Мы сердечно распрощались с хозяевами, и перед уходом я подарил малышу шариковую авторучку, которую он крепко схватил своими ручонками.
Возвращаясь из таких вот командировок, в которых я чувствовал себя деловым, полезным, необходимым человеком, я особенно остро воспринимал свою беспомощность в райцентре. Методика просьб, уговоров, даже угроз себя не оправдывала. Порою я начинал терять веру в себя и в смысл своих действий. В самом деле, не позакрываешь же все, как цех на рыбозаводе! Иногда хотелось просто плюнуть или выкинуть что-нибудь этакое, после чего ни райкомхоз, ни рыбозавод, ни другие учреждения не могли бы по-прежнему отмахиваться от меня. Вспоминал даже «Цитадель» Кронина и готов был уподобиться Эндрью Мейсону, взорвавшему канализацию, отравлявшую городской водопровод. Не взорвать ли и мне больничный коллектор? К счастью, до этого я не дошел.

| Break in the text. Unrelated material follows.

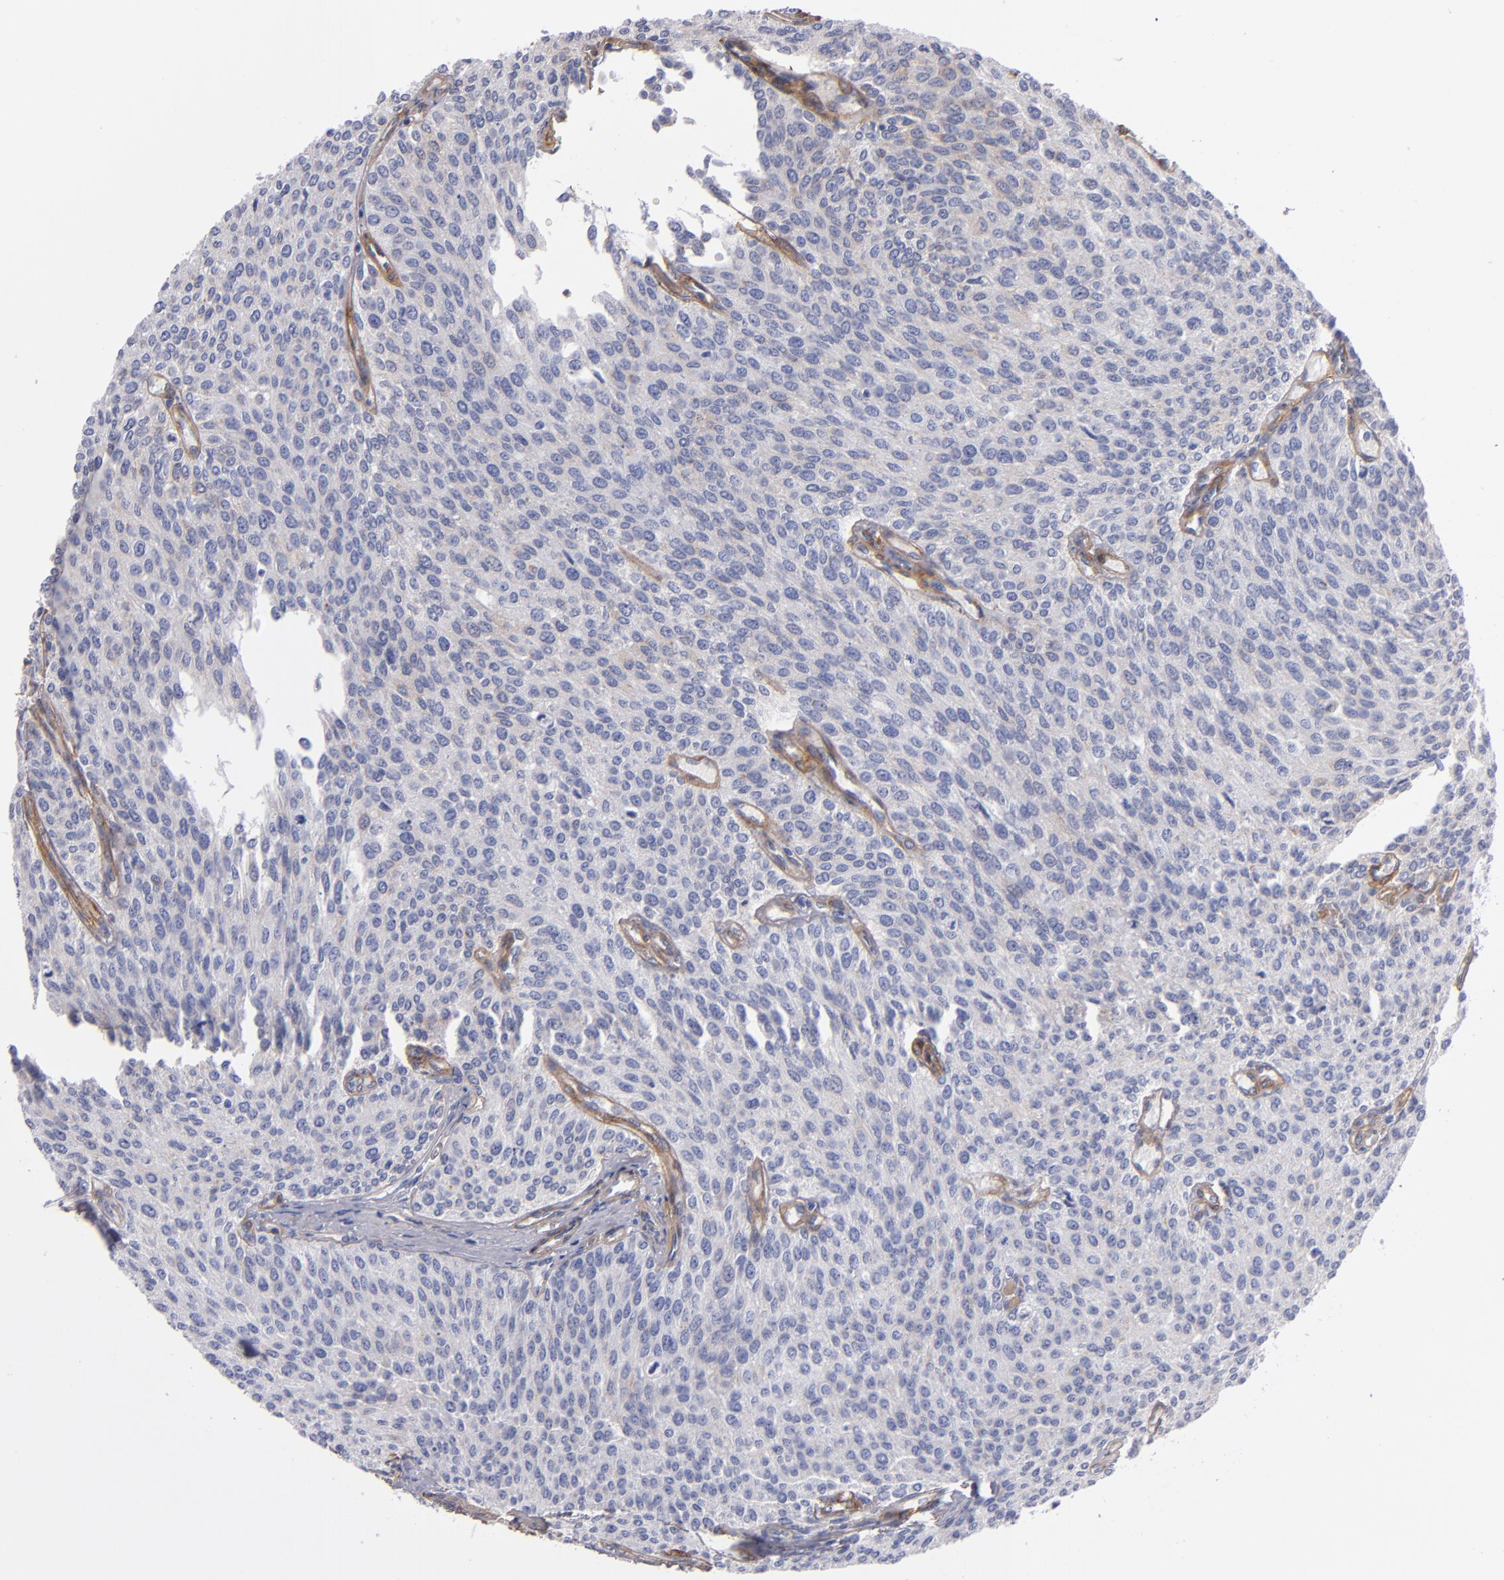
{"staining": {"intensity": "negative", "quantity": "none", "location": "none"}, "tissue": "urothelial cancer", "cell_type": "Tumor cells", "image_type": "cancer", "snomed": [{"axis": "morphology", "description": "Urothelial carcinoma, Low grade"}, {"axis": "topography", "description": "Urinary bladder"}], "caption": "Human urothelial cancer stained for a protein using immunohistochemistry exhibits no expression in tumor cells.", "gene": "LAMC1", "patient": {"sex": "female", "age": 73}}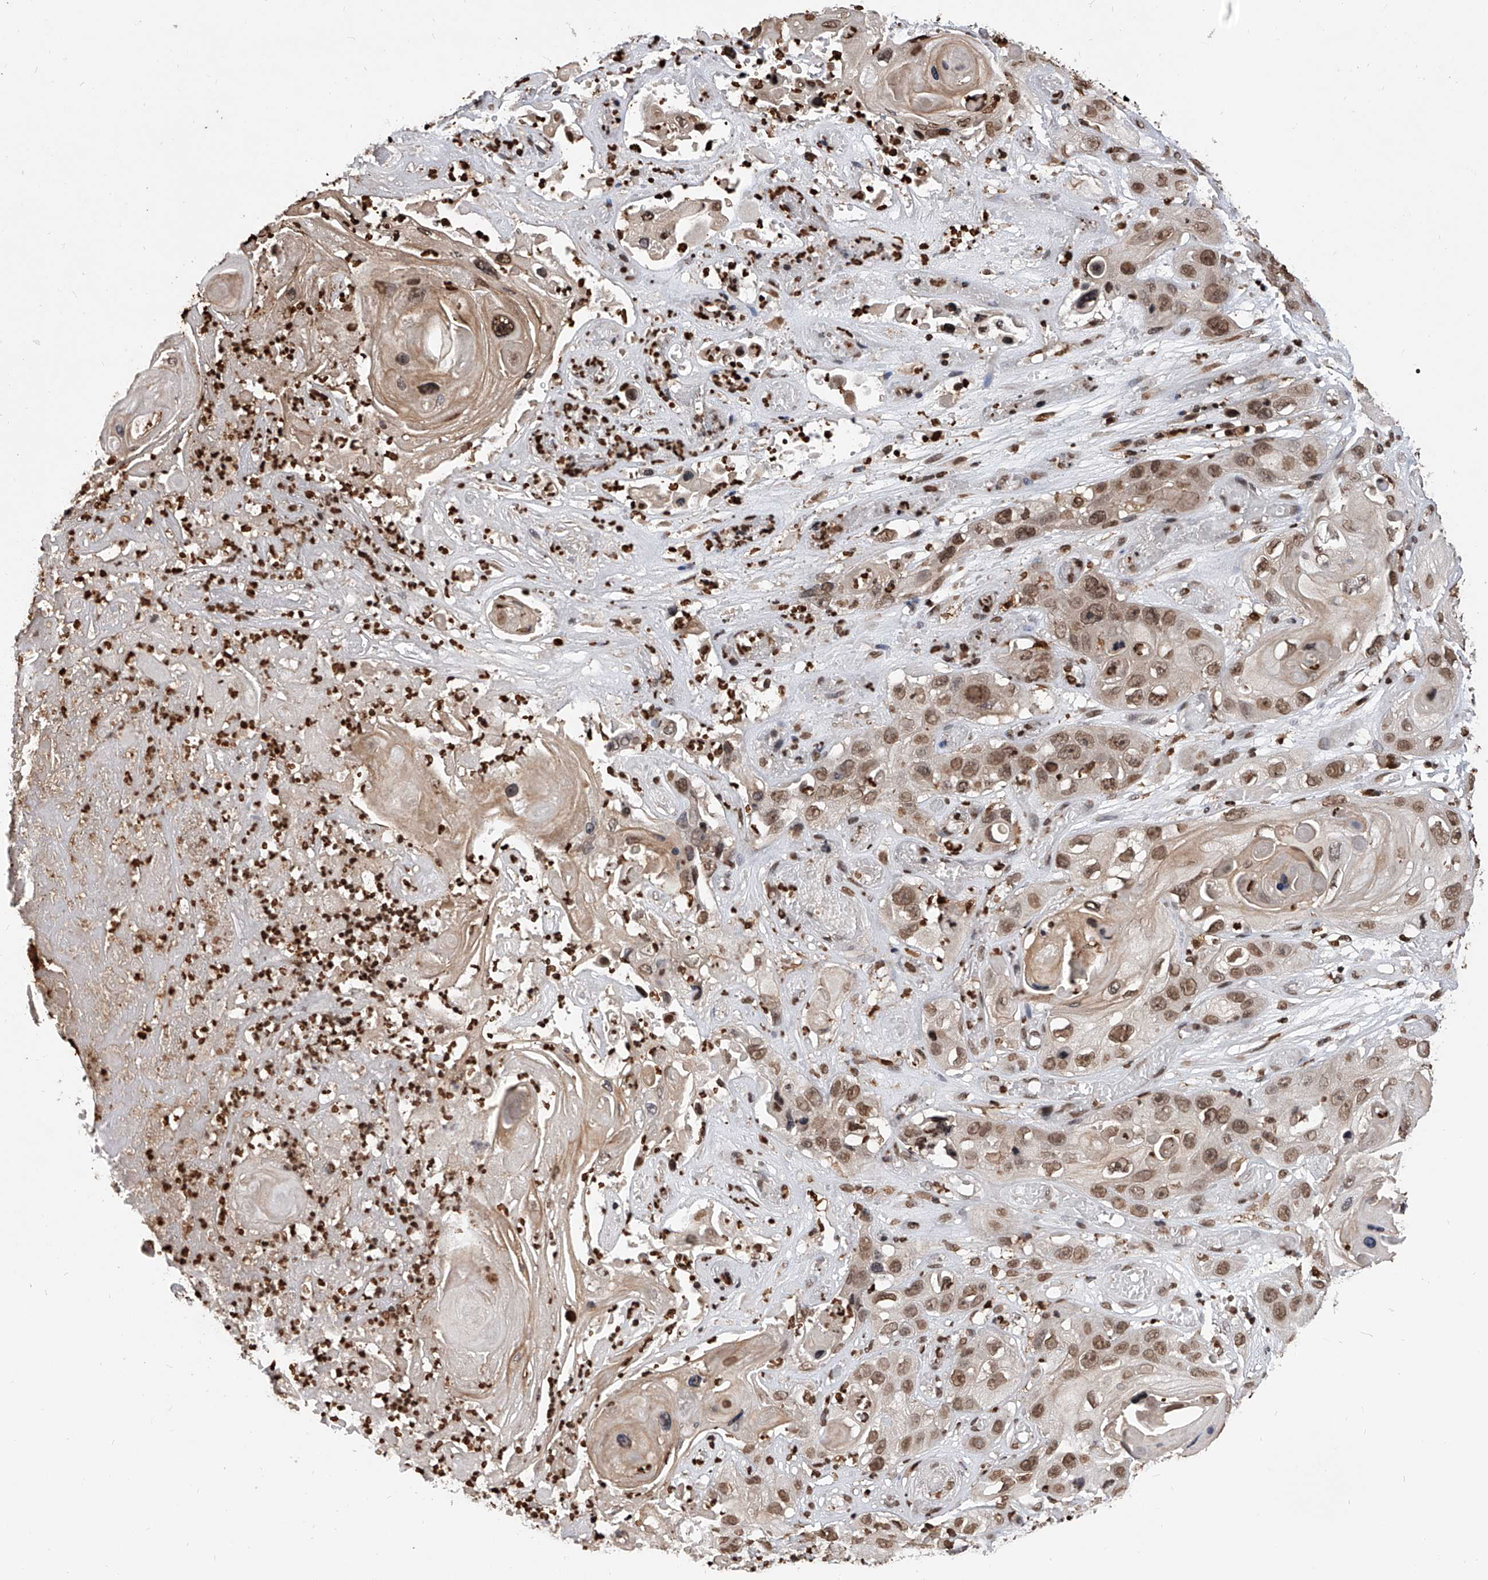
{"staining": {"intensity": "moderate", "quantity": ">75%", "location": "nuclear"}, "tissue": "skin cancer", "cell_type": "Tumor cells", "image_type": "cancer", "snomed": [{"axis": "morphology", "description": "Squamous cell carcinoma, NOS"}, {"axis": "topography", "description": "Skin"}], "caption": "Brown immunohistochemical staining in human skin squamous cell carcinoma shows moderate nuclear positivity in approximately >75% of tumor cells.", "gene": "CFAP410", "patient": {"sex": "male", "age": 55}}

Одну свою идею, правда, осуществил…
В одно субботнее утро в разных, особо неблагополучных местах поселка около гор смерзшегося мусора появились высокие шесты с деревянными щитами. На них ярко, броско написано: «Внимание! Здесь возможный очаг инфекции! Виновный – райкомхоз!» И так везде, с вариациями текста, с указанием виновных.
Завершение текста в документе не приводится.